Discussion: This case illustrates the uncommon clinical entity of T3 Thyrotoxicosis, in which patients experience signs and symptoms of excess circulating thyroid hormone with normal to minimally elevated Free T4. Our initial differential was broad, as we considered pituitary dysfunction (such as a pituitary adenoma causing excess secretion of TSH), thyroid dysfunction (such as Graves’ Disease causing inappropriate secretion of thyroid hormone), and end organ dysfunction (such as thyroid hormone resistance causing decreased sensitivity of end organs to circulating thyroid hormone). However in each of these cases we would expect to observe either high or low levels of TSH, rather than normal levels as seen here. We did contemplate the possibility of assay interference, as it was later realized that the patient was taking multiple over the counter supplements containing biotin. Ingestion of biotin above the recommended daily amount can cause spurious results on thyroid function testing when using the biotin-streptavidin affinity assay, such as falsely low TSH and high Free T4 and Total T3. We repeated this patient’s thyroid function tests following discontinuation of biotin for more than forty-eight hours, and they remained consistently abnormal.

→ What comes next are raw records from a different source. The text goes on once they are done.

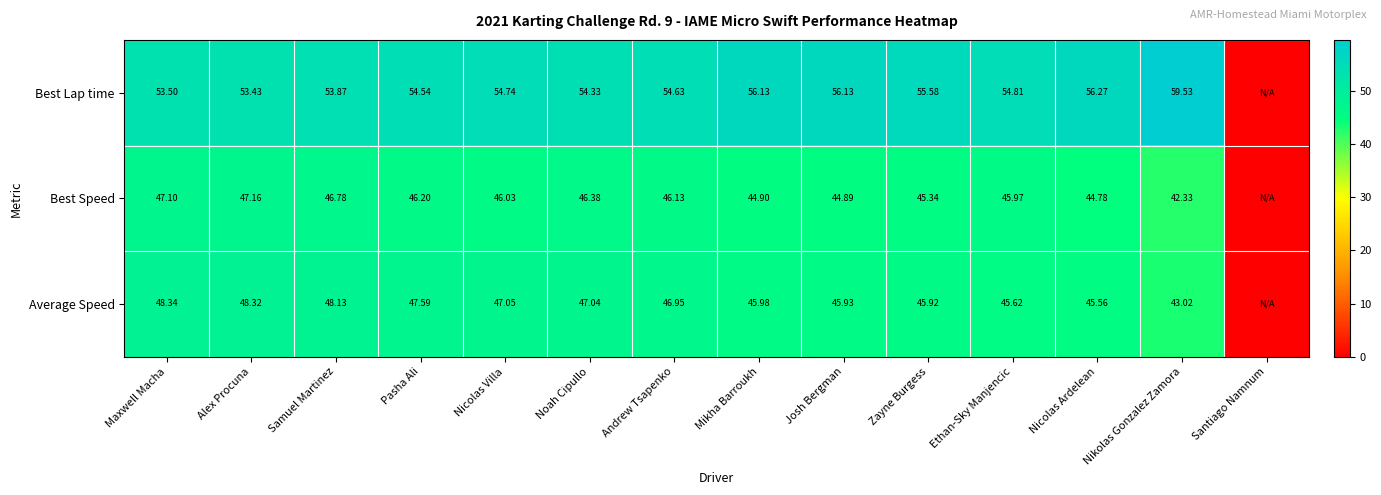

Which label corresponds to the largest value in the chart?

Nikolas Gonzalez Zamora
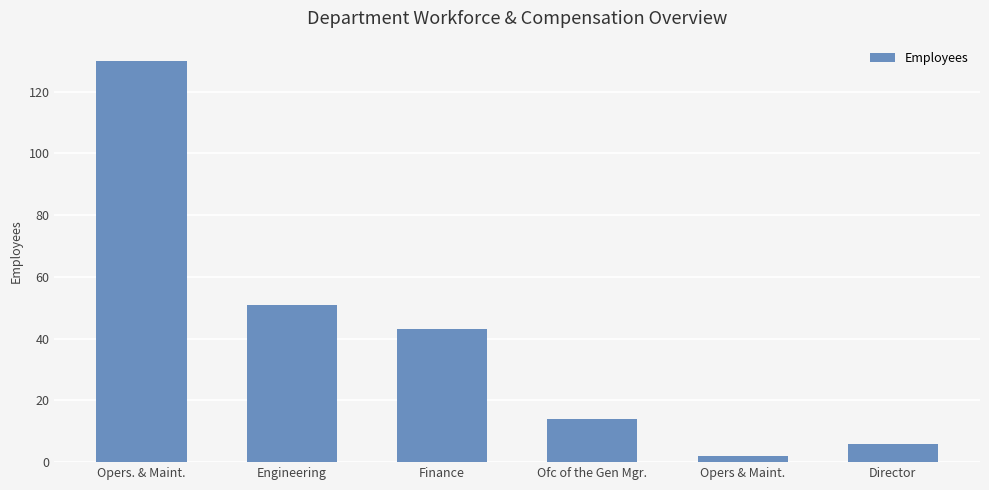

Reading left to right, list all the values displayed in this chart.

Opers. & Maint.=130	Engineering=51	Finance=43	Ofc of the Gen Mgr.=14	Opers & Maint.=2	Director=6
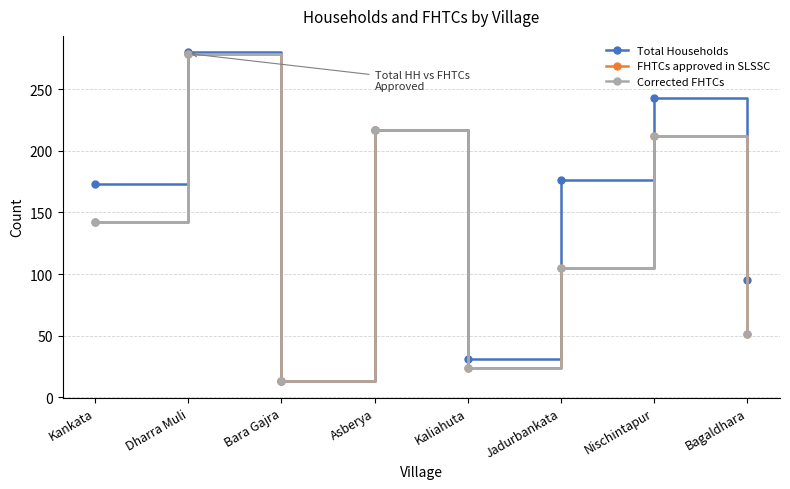

Does the chart have visible grid lines?

Yes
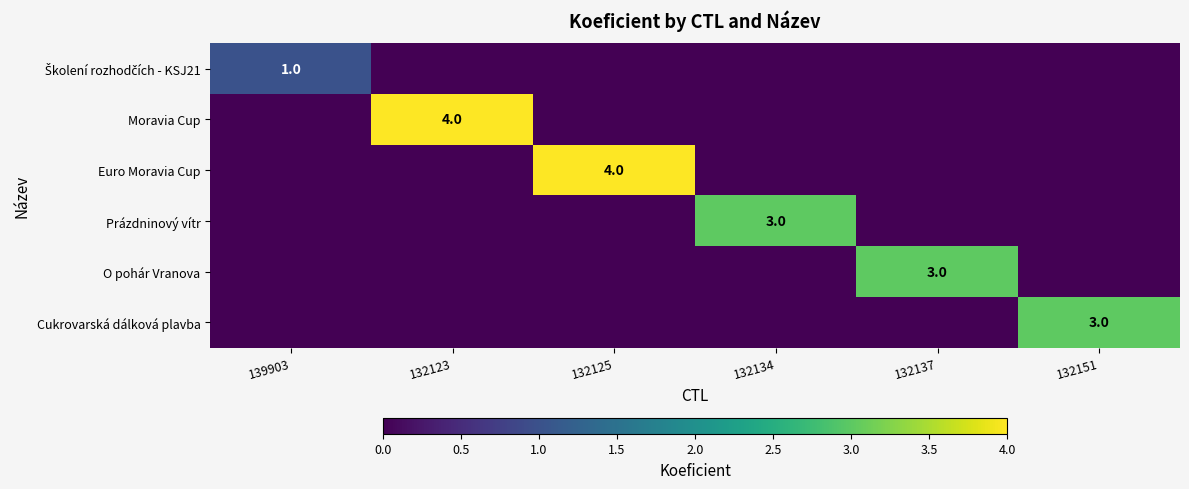

How many data points does each series have?

6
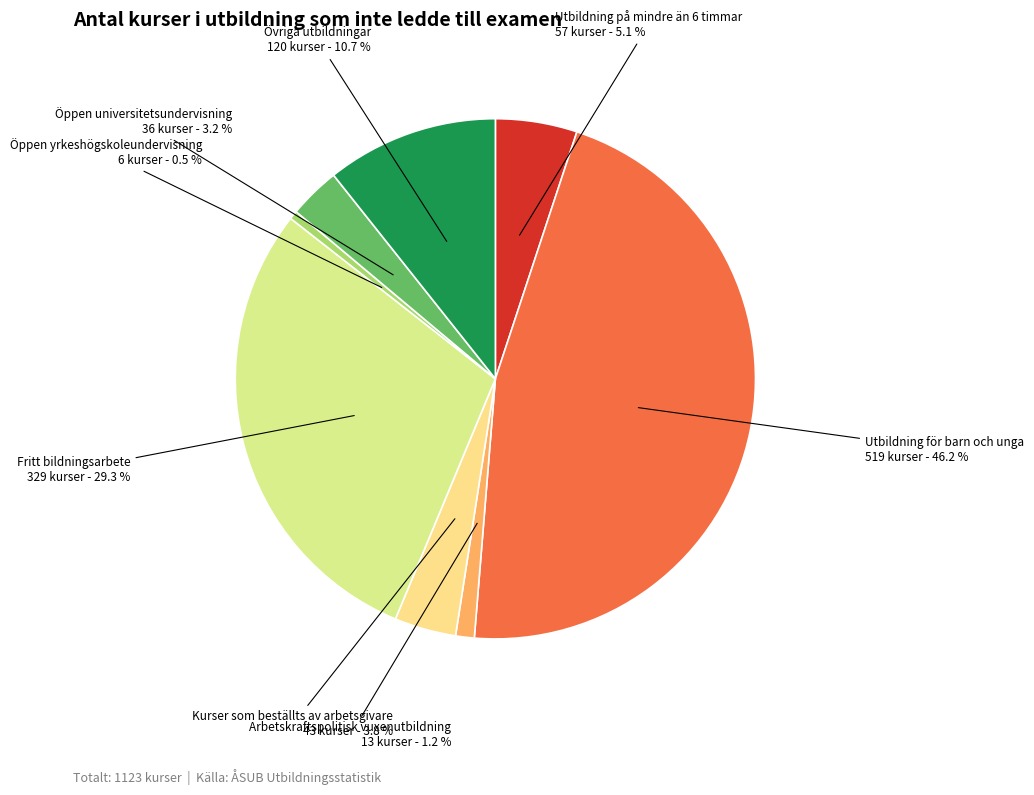

What is the smallest slice in the pie chart?

Öppen yrkeshögskoleundervisning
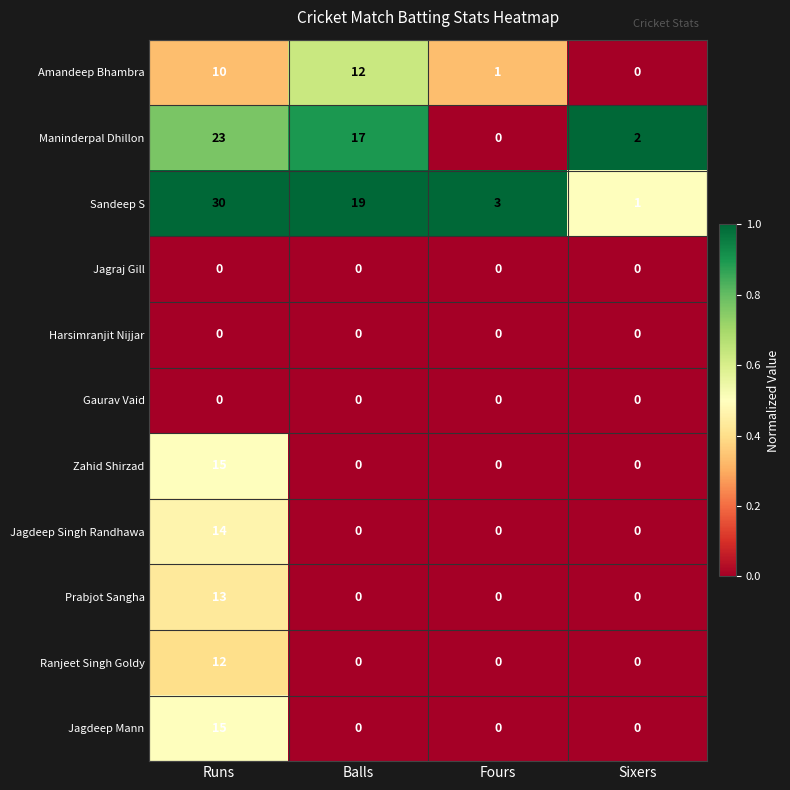

The value of Prabjot Sangha at Fours is 0. True or false?

True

Conclusions: Graves’ Disease is an autoimmune disease most common in young adult women between the ages of 20 and 50, accounting for up to eighty percent of all diagnosed cases of hyperthyroidism. Typically thyroid function tests reveal high Free T4 and Total T3, with appropriately low TSH. In some cases, there may be normal TSH and a disproportionate increase in serum T3 compared to serum T4, thought to be due to either excess conversion of T4 to T3 or excess production of T3. Guidelines currently recommend screening for suspected thyroid dysfunction with TSH, yet this case emphasizes the importance of comprehensive thyroid function testing for high clinical suspicion of thyrotoxicosis even with normal TSH. This case also suggests that treatment with propylthiouracil (which reduces peripheral conversion of T4 to T3) may be preferred over typical treatment with methimazole in certain presentations of Graves’ Disease.